Gegebener Textauszug:
Literaturwoche: Mehr Fleißer lesen

Das Berliner Brecht-Haus feiert die Schriftstellerin Marieluise Fleißer mit einer Literaturwoche. Dort erzählt ihr letzter Lebensgefährte, wie sehr sie sich über ihre späte Wiederentdeckung freute.

Eine Glosse von Christian Schröder

Die Premiere von Marieluise Fleißers Provinzhöllendrama „Pioniere in Ingolstadt“ am 30. März 1929 im Berliner Theater am Schiffbauerdamm endete in einem legendären Theaterskandal. Regisseur Bertolt Brecht hatte das Stück, das von der Liebelei eines Dienstmädchens mit einem Soldaten handelt, textlich und szenisch zugespitzt. Die Entjungferung der jungen Frau fand in einem rhythmisch wackelnden Kabäuschen statt.

Die rechtsnationale „Deutsche Zeitung“ empörte sich über den „sexuellen Ur- und Affenwald“ des „Dreckdramas“. Ein anderer Kritiker sprach von „hysterischen Unverfrorenheiten und Entgleisungen einer aus der Art geschlagenen Frauenphantasie“. Sogar der Polizeipräsident griff ein und bat um „mehr Diskretion“ auf der Bühne.

Angezeigte Daten:
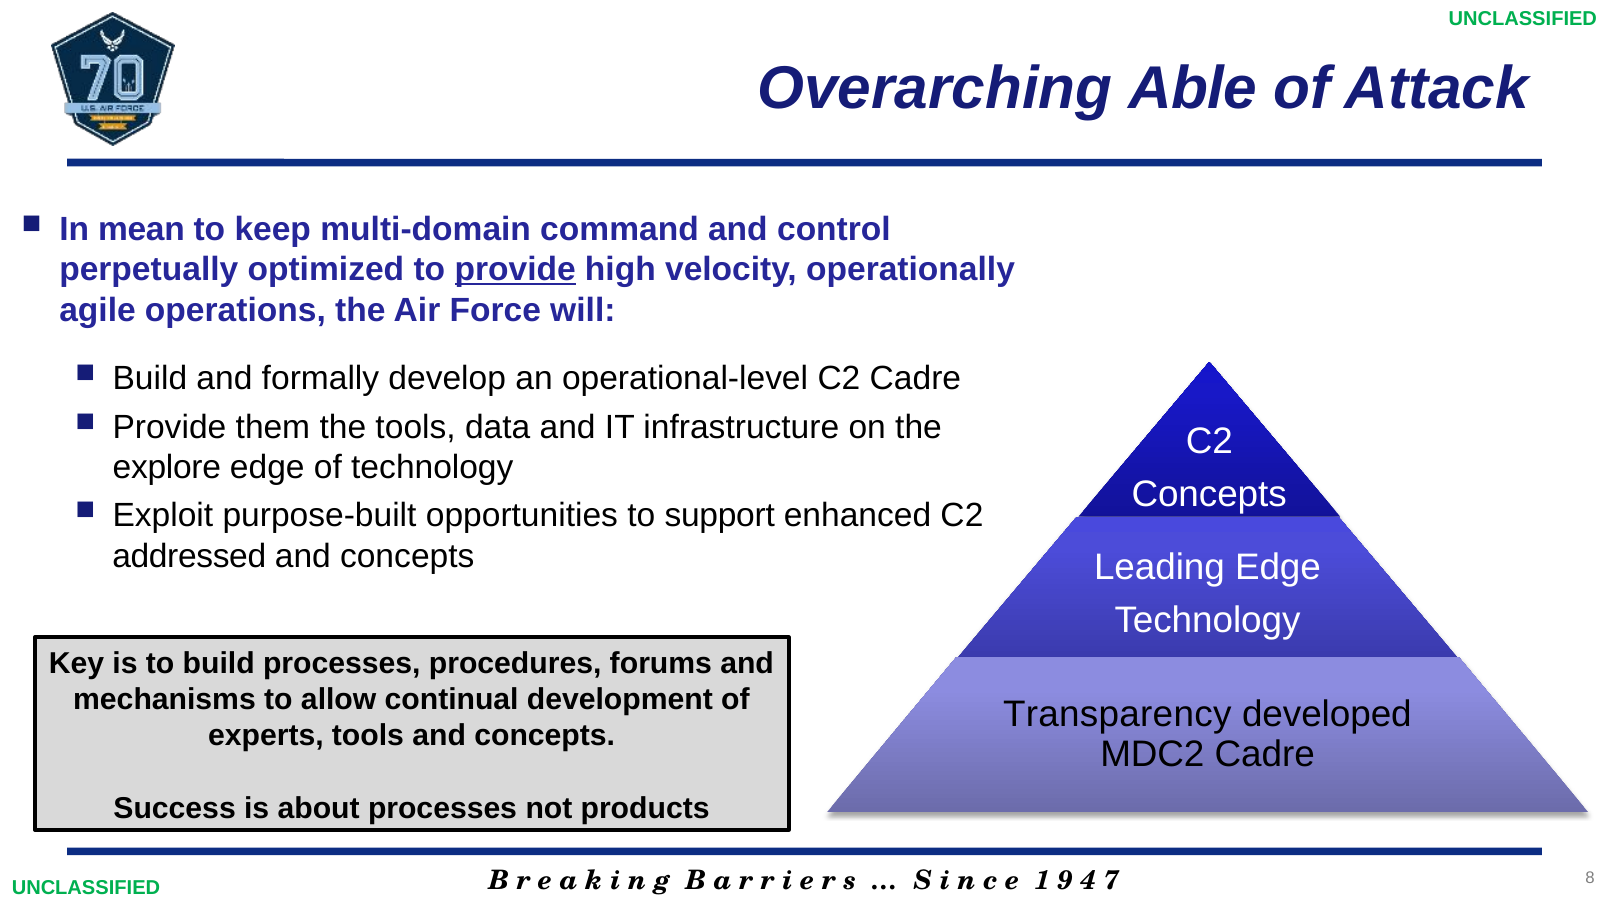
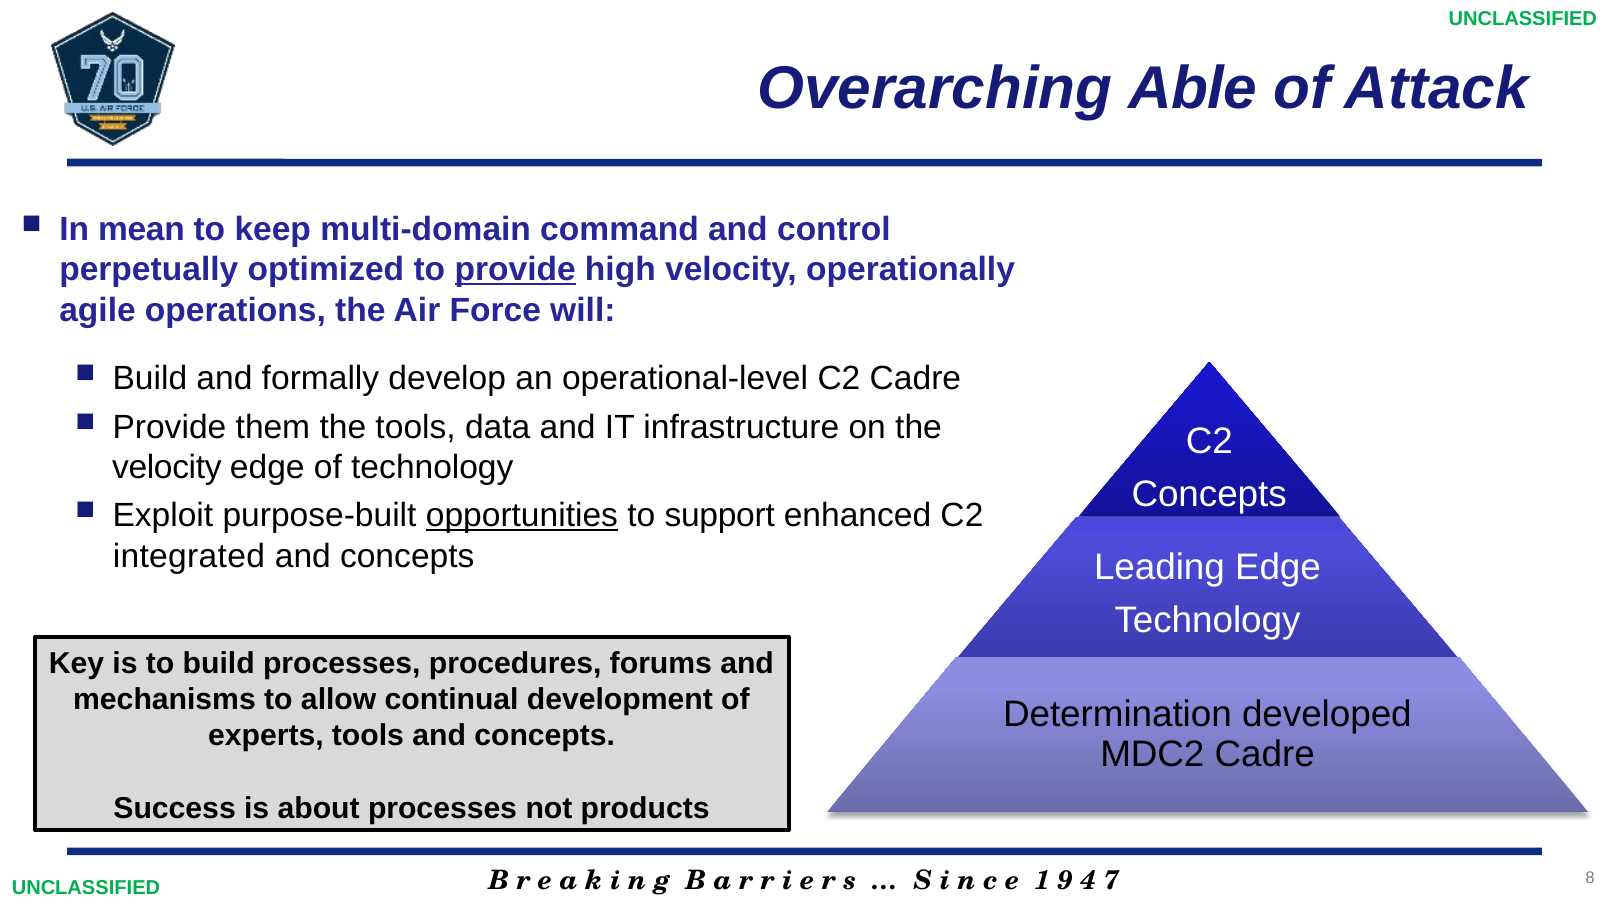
explore at (167, 467): explore -> velocity
opportunities underline: none -> present
addressed: addressed -> integrated
Transparency: Transparency -> Determination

Aufgaben:
1) Zitieren Sie aus dem Textauszug über Marieluise Fleißer wörtlich die Stelle von „Eine Glosse von“ bis einschließlich „wackelnden Kabäuschen statt.“.
2) An welchem Datum fand laut dem Textauszug die Premiere von „Pioniere in Ingolstadt“ statt?
3) Nennen Sie alle Personen, die im Textauszug über Marieluise Fleißer mit ihrem Namen erwähnt werden.

Lösungen nacheinander:
1)
Eine Glosse von Christian Schröder

Die Premiere von Marieluise Fleißers Provinzhöllendrama „Pioniere in Ingolstadt“ am 30. März 1929 im Berliner Theater am Schiffbauerdamm endete in einem legendären Theaterskandal. Regisseur Bertolt Brecht hatte das Stück, das von der Liebelei eines Dienstmädchens mit einem Soldaten handelt, textlich und szenisch zugespitzt. Die Entjungferung der jungen Frau fand in einem rhythmisch wackelnden Kabäuschen statt.

2) Am 30. März 1929.

3)
- Marieluise Fleißer
- Christian Schröder
- Bertolt Brecht